OK...on to the questions:

1) We noticed that when snow fell on a frozen pond, it seemed
>to weaken the ice--lessen its thickness, even though the temperature
>remained below freezing and it was not sunny.  Can you explain why this
>happened?

The water below the ice is warmer than the ice is. If you put a blanket of
insulating snow on top of the ice, then the heat loss from the upper surface 
of the ice can become less than the heat gained from the warmer water below.
Thus the ice layer ends up absorbing more heat than before, and some of it
will melt.

>2)Why does a pond freeze around the edges first and the center last,
>likewise why does a frozen pond mel around the edges first and the center
>last?

Since the main route of heat loss/gain of the pond is thorugh its upper 
surface, we expect the temperature to change in the upper layers first. Now, 
if the water is shallow, then there isn't as large a heat reservoir behind 
the surface as when the water is deep. This will generally mean that the 
margins will be affected before the center. 
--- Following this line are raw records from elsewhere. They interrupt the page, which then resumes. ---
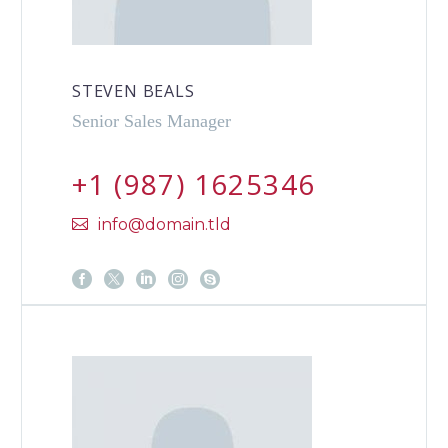
STEVEN BEALS
Senior Sales Manager
+1 (987) 1625346
info@domain.tld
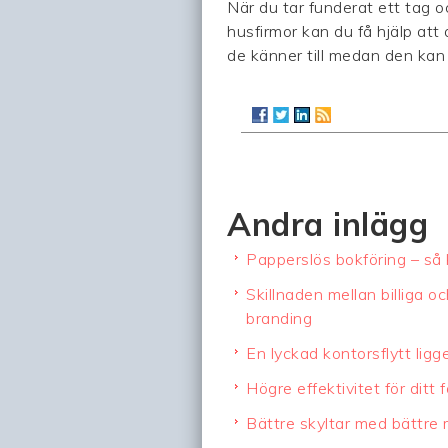
När du tar funderat ett tag oc
husfirmor kan du få hjälp at
de känner till medan den kan v
Andra inlägg
Papperslös bokföring – så
Skillnaden mellan billiga o
branding
En lyckad kontorsflytt ligg
Högre effektivitet för ditt 
Bättre skyltar med bättre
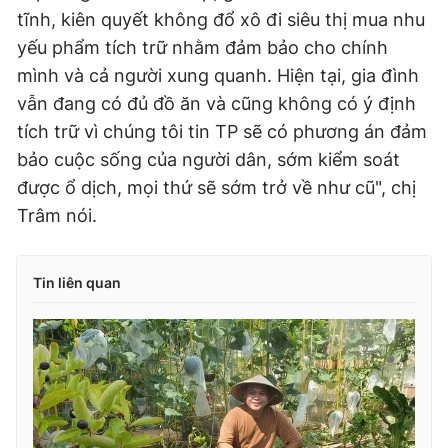
tĩnh, kiên quyết không đổ xô đi siêu thị mua nhu
yếu phẩm tích trữ nhằm đảm bảo cho chính
mình và cả người xung quanh. Hiện tại, gia đình
vẫn đang có đủ đồ ăn và cũng không có ý định
tích trữ vì chúng tôi tin TP sẽ có phương án đảm
bảo cuộc sống của người dân, sớm kiểm soát
được ổ dịch, mọi thứ sẽ sớm trở về như cũ", chị
Trâm nói.
Tin liên quan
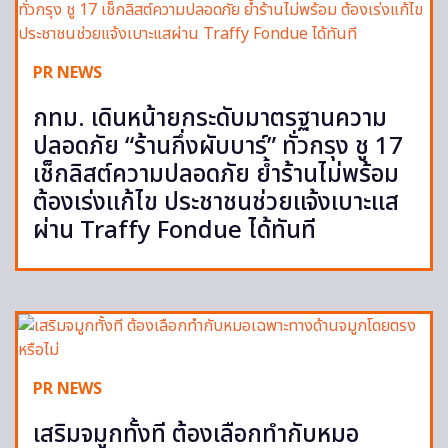
PR NEWS
กทม. เดินหน้ายกระดับมาตรฐานความ
ปลอดภัย “ร้านกึ่งผับบาร์” ทั่วกรุง ชู 17
เช็กลิสต์ความปลอดภัย ย้ำร้านไม่พร้อม
ต้องเร่งแก้ไข ประชาชนช่วยแจ้งเบาะแส
ผ่าน Traffy Fondue ได้ทันที
PR NEWS
เสริมจมูกทั้งที ต้องเลือกทำกับหมอ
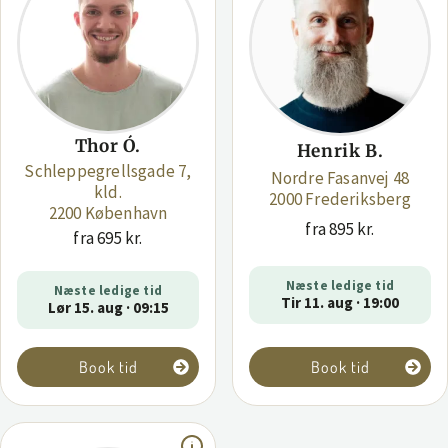
Thor Ó.
Henrik B.
Schleppegrellsgade 7,
Nordre Fasanvej 48
kld.
2000 Frederiksberg
2200 København
fra 895 kr.
fra 695 kr.
Næste ledige tid
Næste ledige tid
Tir 11. aug · 19:00
Lør 15. aug · 09:15
Book tid
Book tid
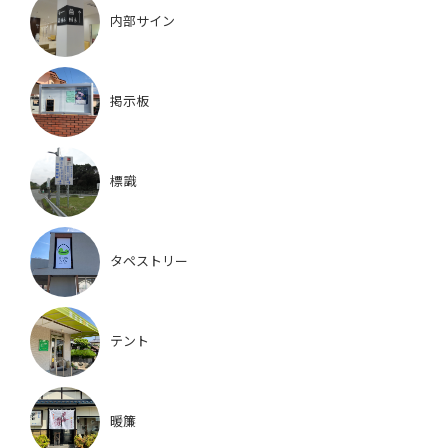
内部サイン
掲示板
標識
タペストリー
テント
暖簾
When the pond is losing heat, the water densifies as it cools, and this 
cooler, more dense water will tend to sink, being replaced by somewhat 
warmer water. Now, near the edges, it doesn't take long before all the water
is cooled to the point that it can't cool any more without ice forming. But 
in the center, I have a much larger volume of water to cool before running 
out of warmer water from below.  There may also be a nucleation issue. It 
turns out that it's harder to form ice in pure water than on the surface of
almost anything that happens to be in contact with the water. So the 
shoreline, and the aquatic plant stems, etc, near the shore may act to 
speed up the freezing process.

Now, as to the reverse, my experience is different than yours. At least the 
small lakes I knew in Michigan tended to melt first in the center, not the
edge. Maybe they had springs and the convection from those weakened the
central ice first.  What will happen is that the area of greatest heat gain
will melt first. If the pond in question has ice that has frozen all the
way through to the bottom out in the shallow edges, then I'd expect the 
edges to melt first. The reason is that there is no liquid water below to
'carry away' the absorbed heat. Out in the center, as the ice absorbs heat,
it will warm the almost-zero-centigrade water just below it. When it does
so, this water becomes more dense and sinks (remember, the densest water is
at 4 degrees centigrade). This acts to carry away heat and thus retard the
ice's melting.

>3)Does the amount of surface area have an influence on the rate at which
>pond freezes?

What's  more important here is not the total surface area, but the
surface area (through which most of the heat loss and gain occurs) relative
to the volume of the water, or, in other words, the average depth of the 
pond. That is, a 1 acre pond 6 feet deep will take more time to form ice 
than a 1 acre "pond" 6 inches deep.  But smaller area ponds also tend to be 
shallower ones, so it is very likely that you'd notice an empirical 
relationship between the area of ponds and how fast they freeze, with 
smaller ones generally freezing first.